***** SUPPLIED TEXT *****
Baboons Shed Light on Human Brain Evolution


Research with baboon brains has provided new insight into the evolution of the human brain, a new study contends.

The genetics behind the development of folds in the human brain have been a mystery, but there are new clues in a study scheduled for presentation Sunday at the annual meeting of the Society for Neuroscience, in San Diego.

As the human brain evolved, there was a dramatic increase in the number of brain cells and connections, the researchers said. But this growth was restricted by the size of the skull in relation to the birth canal, leading the brain to fold into ridges and valleys.

“The evolution of the human brain over time is a very complex process,” Elizabeth Atkinson, of Washington University in St. Louis, said in a Society for Neuroscience news release. “Our study connects the folding of the brain with the underlying genetics, and provides unique insight into how the evolution of our genes has driven the shape, and ultimately the function, of our brains.”

continue to source article at


  1. What does the brain matter at the core do?

    Google Image “dolphin brain”. It too has folds, but it is much less spherical. I would guess dolphins have less problem with heads fitting through the birth canal. I was present at a dolphin birth. It was much quicker and apparently less traumatic than a human birth. So in the dolphin at least, folding may have occurred without evolutionary pressure of the small birth canal.

    The largest brains are those of sperm whales, weighing about 8 kg (18 lb). An elephant’s brain weighs just over 5 kg (11 lb), a bottlenose dolphin’s 1.5 to 1.7 kg (3.3 to 3.7 lb), whereas a human brain is around 1.3 to 1.5 kg. Humans dismiss this by bringing in body weight. A dinosaur needed only a walnut sized brain to control its body. Large animals do not have extra muscles. They have greater surface area with sensory cells, but I find it ridiculous a sperm whale would develop such a huge brain solely for that purpose.

    Sonar processing for the whales and dolphins would take up much of the large brain. But that does not explain the elephant.

  2. The size of ancient humans brains had already increased much larger than chimps but its interesting that it has 30 % more folds than chimp brains…
    Is this a consequence of the human skull reaching the maximum size it could be in order to fit through the birth canal and pelvic opening ?…
    Didn’t ancient humans also need to forgo several months of extra gestation in the womb because our brains and skull size were too big to fit through the pelvis – so it was either be born earlier at 9 months – under developed and more dependant for longer……Or risk our skull growing too big to be born at a more developed stage…
    Is that why human brains have more folds to compact them for birth and allow expansion later ? and maybe our skulls coped with the size increase by being soft and incomplete at birth later hardening and sewing up at the crown………Human brain/ skull expansion seems to be evolving faster than the pelvis can adapt to…

  3. In reply to #1 by Roedy:

    Neuron and synapse count are the most likely indicator of brain functional sophistication. Indeed, the lists here are mostly sequenced per our expectations.
***** EXERCISE DATA *****
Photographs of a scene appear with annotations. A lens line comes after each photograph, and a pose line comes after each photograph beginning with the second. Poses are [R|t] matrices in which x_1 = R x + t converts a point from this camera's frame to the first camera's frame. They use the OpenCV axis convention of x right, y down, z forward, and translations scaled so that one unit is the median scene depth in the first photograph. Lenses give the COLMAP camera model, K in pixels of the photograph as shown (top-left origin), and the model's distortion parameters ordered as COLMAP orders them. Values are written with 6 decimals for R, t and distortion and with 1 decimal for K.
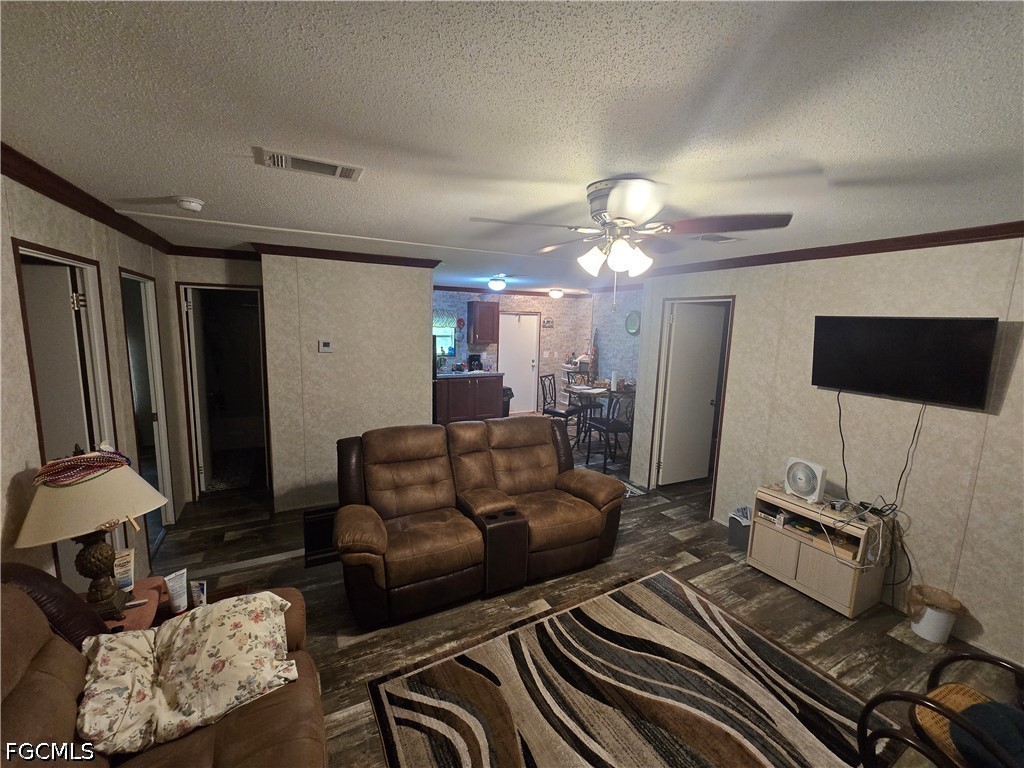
lens RADIAL K [[422.3, 0, 515.7], [0, 422.3, 383.3], [0, 0, 1]] dist [-0.000532, -0.000241]
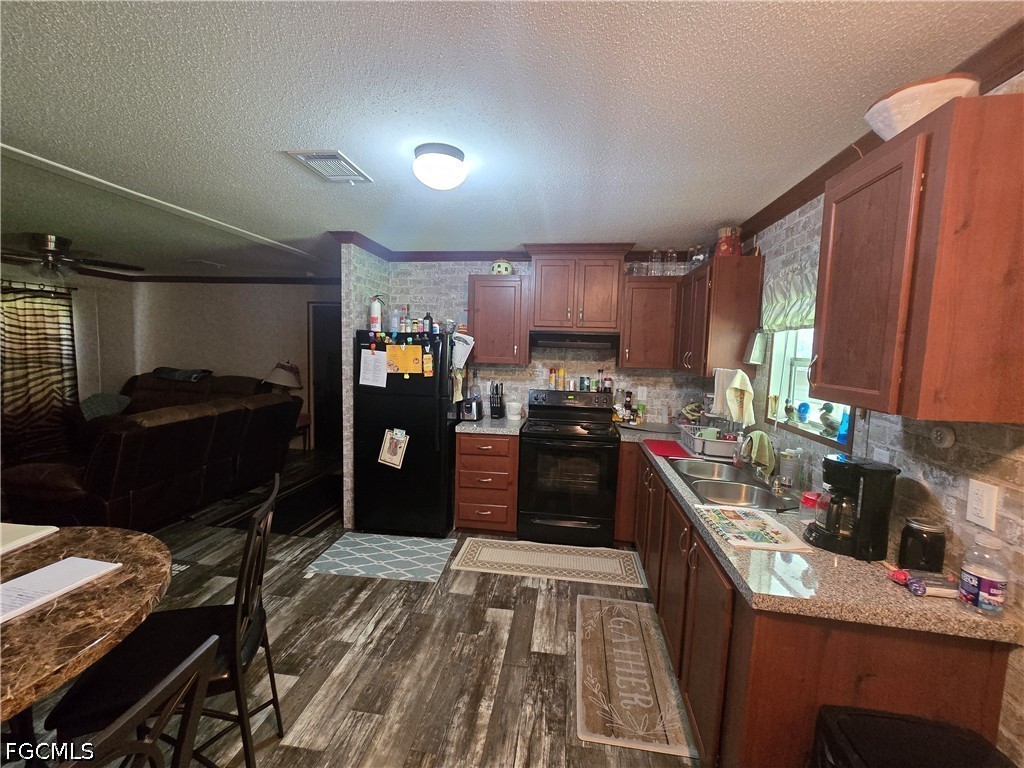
*****
▶ **TASK OBJECTIVE**
In the baboon brain article, what restricted the growth of the human brain and caused it to fold into ridges and valleys?

▶ **ANSWER SPACE**
The size of the skull in relation to the birth canal.